People with higher risk of MRSA infection are those with obvious skin breaks (surgical patients, hospital patients with intravenous lines, burns, or skin ulcers) and patients with depressed immune systems (infants, elderly, or HIV-infected individuals) or chronic diseases (diabetes or cancer). Patients with pneumonia (lung infection) due to MRSA can transmit MRSA by airborne droplets. Health-care workers as a group are repeatedly exposed to MRSA-positive patients and can have a high rate of infection if precautions are not taken. Health-care workers and patient visitors should use disposable masks, gowns, and gloves when they enter the MRSA-infected patient's room.

Diagnosis:

A skin sample, pus on the skin, or blood, urine, or biopsy material (tissue sample) is sent to a microbiology lab and cultured for S. aureus. If S. aureus is isolated (grown on a Petri plate), the bacteria are then exposed to different antibiotics including methicillin. S. aureus that grows well when methicillin is in the culture are termed MRSA, and the patient is diagnosed as MRSA-infected. The same procedure is done to determine if someone is an MRSA carrier (screening for a carrier), but sample skin or mucous membrane sites are only swabbed, not biopsied.

Treatment:

Both hospital- and community-associated strains of MRSA still respond to certain medications. In hospitals and care facilities, doctors often rely on the antibiotic vancomycin to treat resistant germs. CA-MRSA may be treated with vancomycin or other antibiotics that have proved effective against particular strains. Although vancomycin saves lives, it may become less effective as well.

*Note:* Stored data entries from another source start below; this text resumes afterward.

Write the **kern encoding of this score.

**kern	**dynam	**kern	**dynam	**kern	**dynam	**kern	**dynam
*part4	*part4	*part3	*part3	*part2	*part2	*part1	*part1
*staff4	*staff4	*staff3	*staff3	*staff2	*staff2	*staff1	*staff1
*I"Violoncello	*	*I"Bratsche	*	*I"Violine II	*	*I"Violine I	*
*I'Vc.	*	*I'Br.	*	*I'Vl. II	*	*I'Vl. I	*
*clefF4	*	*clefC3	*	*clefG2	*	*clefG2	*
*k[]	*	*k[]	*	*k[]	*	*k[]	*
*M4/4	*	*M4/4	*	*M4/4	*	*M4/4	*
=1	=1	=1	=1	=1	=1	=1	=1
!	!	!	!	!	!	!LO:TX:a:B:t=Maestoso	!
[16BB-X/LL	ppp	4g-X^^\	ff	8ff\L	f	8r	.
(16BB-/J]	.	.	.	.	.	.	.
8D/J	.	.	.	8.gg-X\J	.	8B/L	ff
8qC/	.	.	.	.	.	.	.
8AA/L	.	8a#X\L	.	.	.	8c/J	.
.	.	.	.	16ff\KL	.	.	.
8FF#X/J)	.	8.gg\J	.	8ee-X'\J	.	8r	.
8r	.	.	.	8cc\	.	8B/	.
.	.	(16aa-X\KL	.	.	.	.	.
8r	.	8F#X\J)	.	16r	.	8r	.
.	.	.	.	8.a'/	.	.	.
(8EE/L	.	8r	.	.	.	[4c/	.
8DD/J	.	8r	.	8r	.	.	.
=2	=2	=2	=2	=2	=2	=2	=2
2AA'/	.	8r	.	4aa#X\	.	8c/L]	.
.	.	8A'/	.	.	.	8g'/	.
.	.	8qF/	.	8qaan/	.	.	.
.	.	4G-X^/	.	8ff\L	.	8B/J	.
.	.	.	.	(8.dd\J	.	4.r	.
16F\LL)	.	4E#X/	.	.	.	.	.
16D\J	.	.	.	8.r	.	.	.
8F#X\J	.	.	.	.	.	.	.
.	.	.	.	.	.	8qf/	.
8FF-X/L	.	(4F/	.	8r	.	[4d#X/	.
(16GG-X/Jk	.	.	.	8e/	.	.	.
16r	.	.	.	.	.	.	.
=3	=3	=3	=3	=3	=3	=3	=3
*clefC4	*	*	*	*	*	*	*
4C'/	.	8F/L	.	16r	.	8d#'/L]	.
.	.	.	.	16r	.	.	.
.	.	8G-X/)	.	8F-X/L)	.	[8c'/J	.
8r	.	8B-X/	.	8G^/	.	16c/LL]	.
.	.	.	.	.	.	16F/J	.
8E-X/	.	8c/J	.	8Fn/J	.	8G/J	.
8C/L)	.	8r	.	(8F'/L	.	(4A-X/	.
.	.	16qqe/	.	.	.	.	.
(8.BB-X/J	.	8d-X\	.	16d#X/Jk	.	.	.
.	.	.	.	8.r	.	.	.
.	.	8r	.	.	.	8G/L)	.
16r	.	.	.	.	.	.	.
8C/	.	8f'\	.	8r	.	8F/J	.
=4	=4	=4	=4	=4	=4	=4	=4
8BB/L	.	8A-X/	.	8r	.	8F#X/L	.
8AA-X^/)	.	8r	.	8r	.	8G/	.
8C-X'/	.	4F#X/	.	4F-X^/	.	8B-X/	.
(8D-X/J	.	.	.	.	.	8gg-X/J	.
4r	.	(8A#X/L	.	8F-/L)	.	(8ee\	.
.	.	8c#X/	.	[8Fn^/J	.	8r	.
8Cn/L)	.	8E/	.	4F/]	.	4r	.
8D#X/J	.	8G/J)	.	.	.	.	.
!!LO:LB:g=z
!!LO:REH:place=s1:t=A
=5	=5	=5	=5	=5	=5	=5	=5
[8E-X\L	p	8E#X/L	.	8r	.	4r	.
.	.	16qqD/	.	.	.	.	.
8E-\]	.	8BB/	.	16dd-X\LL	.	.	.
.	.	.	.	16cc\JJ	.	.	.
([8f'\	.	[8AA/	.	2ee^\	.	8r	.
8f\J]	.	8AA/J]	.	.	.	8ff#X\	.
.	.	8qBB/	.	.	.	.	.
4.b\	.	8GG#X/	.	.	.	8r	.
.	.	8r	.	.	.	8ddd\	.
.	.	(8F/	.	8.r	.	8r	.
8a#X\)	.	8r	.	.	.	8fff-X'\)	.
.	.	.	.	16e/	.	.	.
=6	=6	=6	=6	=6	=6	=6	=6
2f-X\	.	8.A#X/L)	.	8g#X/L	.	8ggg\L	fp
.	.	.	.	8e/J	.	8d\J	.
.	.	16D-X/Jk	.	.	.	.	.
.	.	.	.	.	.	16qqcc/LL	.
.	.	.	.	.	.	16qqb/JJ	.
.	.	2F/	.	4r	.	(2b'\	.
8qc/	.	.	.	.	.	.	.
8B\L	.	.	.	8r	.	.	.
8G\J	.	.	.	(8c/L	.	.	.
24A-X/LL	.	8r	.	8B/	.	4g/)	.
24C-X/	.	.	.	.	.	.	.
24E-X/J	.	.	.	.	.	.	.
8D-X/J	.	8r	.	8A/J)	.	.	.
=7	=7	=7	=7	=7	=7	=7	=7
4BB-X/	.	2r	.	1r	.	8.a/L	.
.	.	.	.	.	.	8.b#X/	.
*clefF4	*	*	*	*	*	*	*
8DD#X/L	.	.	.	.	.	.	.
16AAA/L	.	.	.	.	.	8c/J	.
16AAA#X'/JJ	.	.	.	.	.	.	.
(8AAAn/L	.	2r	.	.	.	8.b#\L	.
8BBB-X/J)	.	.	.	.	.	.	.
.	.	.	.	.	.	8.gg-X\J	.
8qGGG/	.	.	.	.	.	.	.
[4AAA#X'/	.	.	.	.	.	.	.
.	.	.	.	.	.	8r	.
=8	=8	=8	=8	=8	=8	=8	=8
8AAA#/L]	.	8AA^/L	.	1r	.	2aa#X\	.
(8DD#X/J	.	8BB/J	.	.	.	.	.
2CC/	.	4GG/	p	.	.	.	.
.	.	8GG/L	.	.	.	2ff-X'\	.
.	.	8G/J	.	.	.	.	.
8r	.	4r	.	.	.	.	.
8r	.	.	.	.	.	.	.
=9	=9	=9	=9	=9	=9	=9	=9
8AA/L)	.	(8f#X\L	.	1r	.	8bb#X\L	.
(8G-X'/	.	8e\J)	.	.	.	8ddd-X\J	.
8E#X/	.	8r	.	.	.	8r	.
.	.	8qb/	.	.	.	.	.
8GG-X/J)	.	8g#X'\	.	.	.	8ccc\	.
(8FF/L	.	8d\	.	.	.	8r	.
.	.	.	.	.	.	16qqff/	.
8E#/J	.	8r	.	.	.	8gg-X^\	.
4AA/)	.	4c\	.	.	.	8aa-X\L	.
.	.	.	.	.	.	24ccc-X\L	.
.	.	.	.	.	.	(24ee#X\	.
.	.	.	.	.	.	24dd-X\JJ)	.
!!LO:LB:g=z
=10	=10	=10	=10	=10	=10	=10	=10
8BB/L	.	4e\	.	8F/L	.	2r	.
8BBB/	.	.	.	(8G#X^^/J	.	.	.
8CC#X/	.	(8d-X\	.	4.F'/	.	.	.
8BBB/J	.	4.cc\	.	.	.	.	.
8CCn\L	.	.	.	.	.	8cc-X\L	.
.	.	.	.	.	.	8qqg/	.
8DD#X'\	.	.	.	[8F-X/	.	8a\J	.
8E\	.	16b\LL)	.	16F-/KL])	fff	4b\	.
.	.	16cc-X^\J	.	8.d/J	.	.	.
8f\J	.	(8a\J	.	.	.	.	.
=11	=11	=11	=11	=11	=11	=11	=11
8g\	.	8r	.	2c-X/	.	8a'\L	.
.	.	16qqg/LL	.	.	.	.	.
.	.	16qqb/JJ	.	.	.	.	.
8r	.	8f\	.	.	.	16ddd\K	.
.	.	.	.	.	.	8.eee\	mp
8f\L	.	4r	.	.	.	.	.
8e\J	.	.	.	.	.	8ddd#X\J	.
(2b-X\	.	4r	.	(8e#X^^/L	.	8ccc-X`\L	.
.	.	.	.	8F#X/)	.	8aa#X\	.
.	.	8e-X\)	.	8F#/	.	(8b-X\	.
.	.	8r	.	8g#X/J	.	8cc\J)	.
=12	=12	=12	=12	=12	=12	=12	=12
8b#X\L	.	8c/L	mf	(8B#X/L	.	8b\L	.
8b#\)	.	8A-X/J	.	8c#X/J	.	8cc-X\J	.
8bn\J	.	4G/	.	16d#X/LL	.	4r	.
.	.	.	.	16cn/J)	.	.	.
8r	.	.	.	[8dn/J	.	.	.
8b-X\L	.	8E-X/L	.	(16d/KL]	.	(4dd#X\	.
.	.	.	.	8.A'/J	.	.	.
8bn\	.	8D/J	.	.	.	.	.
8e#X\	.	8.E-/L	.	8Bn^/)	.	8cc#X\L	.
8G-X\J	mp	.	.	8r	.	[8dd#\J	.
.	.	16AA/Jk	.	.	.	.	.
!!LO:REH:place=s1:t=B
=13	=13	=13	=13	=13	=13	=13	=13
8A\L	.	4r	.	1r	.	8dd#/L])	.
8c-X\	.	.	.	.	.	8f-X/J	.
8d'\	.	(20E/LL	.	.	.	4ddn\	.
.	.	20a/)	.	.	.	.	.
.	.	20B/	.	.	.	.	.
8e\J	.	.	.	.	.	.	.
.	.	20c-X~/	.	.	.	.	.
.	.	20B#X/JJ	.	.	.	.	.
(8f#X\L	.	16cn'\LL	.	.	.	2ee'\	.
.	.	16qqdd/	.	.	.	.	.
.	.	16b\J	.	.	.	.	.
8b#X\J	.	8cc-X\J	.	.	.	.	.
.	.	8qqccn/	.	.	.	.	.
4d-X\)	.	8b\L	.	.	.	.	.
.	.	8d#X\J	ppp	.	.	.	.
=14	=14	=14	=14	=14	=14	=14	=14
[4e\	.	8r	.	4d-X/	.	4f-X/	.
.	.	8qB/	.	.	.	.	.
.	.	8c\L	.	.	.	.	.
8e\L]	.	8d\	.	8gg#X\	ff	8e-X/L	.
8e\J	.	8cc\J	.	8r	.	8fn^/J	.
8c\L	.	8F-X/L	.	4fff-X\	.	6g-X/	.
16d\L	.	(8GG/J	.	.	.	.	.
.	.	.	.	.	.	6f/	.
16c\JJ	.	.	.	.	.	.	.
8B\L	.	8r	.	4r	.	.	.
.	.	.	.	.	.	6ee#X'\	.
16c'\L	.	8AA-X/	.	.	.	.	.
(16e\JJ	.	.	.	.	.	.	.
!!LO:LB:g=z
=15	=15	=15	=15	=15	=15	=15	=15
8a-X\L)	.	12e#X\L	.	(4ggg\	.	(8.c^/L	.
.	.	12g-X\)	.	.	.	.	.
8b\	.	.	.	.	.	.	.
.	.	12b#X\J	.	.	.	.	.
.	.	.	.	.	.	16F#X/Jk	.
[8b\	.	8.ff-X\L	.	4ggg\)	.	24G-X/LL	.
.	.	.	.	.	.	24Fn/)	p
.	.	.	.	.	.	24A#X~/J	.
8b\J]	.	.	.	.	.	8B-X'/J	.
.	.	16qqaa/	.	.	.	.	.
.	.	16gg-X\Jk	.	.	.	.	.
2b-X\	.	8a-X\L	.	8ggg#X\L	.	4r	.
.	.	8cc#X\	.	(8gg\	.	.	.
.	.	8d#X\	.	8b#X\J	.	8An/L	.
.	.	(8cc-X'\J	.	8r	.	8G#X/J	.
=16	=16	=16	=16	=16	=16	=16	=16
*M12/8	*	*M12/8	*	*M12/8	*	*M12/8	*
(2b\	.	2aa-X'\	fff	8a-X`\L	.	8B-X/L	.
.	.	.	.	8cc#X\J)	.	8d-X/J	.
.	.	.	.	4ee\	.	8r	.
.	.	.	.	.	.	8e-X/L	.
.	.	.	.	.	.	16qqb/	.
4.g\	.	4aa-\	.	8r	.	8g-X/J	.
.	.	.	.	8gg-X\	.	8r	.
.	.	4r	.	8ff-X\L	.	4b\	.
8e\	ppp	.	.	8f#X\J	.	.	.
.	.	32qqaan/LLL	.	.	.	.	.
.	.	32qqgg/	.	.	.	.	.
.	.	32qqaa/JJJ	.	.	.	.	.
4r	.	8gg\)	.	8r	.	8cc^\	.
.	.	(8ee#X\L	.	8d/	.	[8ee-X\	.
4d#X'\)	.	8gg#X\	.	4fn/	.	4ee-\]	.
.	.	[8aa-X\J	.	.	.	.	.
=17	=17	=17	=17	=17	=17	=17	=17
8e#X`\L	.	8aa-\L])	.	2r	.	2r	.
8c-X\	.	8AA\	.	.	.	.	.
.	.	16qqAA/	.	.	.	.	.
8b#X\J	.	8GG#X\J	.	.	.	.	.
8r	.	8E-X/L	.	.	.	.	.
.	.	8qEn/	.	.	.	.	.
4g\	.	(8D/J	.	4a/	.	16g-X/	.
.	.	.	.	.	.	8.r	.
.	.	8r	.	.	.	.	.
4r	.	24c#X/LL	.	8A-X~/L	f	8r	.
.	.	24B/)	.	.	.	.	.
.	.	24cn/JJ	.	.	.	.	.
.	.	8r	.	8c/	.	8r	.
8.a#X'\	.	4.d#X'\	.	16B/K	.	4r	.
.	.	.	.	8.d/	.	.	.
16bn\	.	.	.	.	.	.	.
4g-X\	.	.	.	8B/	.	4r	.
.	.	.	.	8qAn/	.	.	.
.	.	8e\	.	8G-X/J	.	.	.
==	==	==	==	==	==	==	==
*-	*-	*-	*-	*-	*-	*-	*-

Some hospitals are already seeing strains of MRSA that are less easily killed by vancomycin.

Prevention:

  1. Personnel in contact with patients should wash hands before and after patient care.

  2. Use an antiseptic soap, such as chlorhexidine, because bacteria have been cultured from workers' hands after they've washed with milder soap. One study showed that without proper hand washing, MRSA could survive on health care workers' hands for up to 3 hours.

  3. Contact isolation precautions should be used when in contact with the patient. A private room should be used, as well as dedicated equipment and disinfection of the environment.

  4. Change gloves when contaminated or when moving from a "dirty" area of the body to a clean one.

  5. Instruct family and friends to wear protective clothing when they visit the patient and show them how to dispose of it.

  6. Provide teaching and emotional support to the patient and family members.

  7. Consider grouping infected patients together and having the same nursing staff care for them.

  8. Equipment used on the patient should not be laid on the bed or bed stand and should be wiped with appropriate disinfectant before leaving the room.

  9. Ensure careful use of antibiotics. Encourage doctors to limit antibiotic use.

  10. Instruct the patient to take antibiotics for the full prescription period, even if he begins to feel better.

  11. Good hand washing is the most effective way to prevent MRSA from spreading. This includes hand washing between tasks and procedures on the same patient to prevent cross-contamination of different body parts.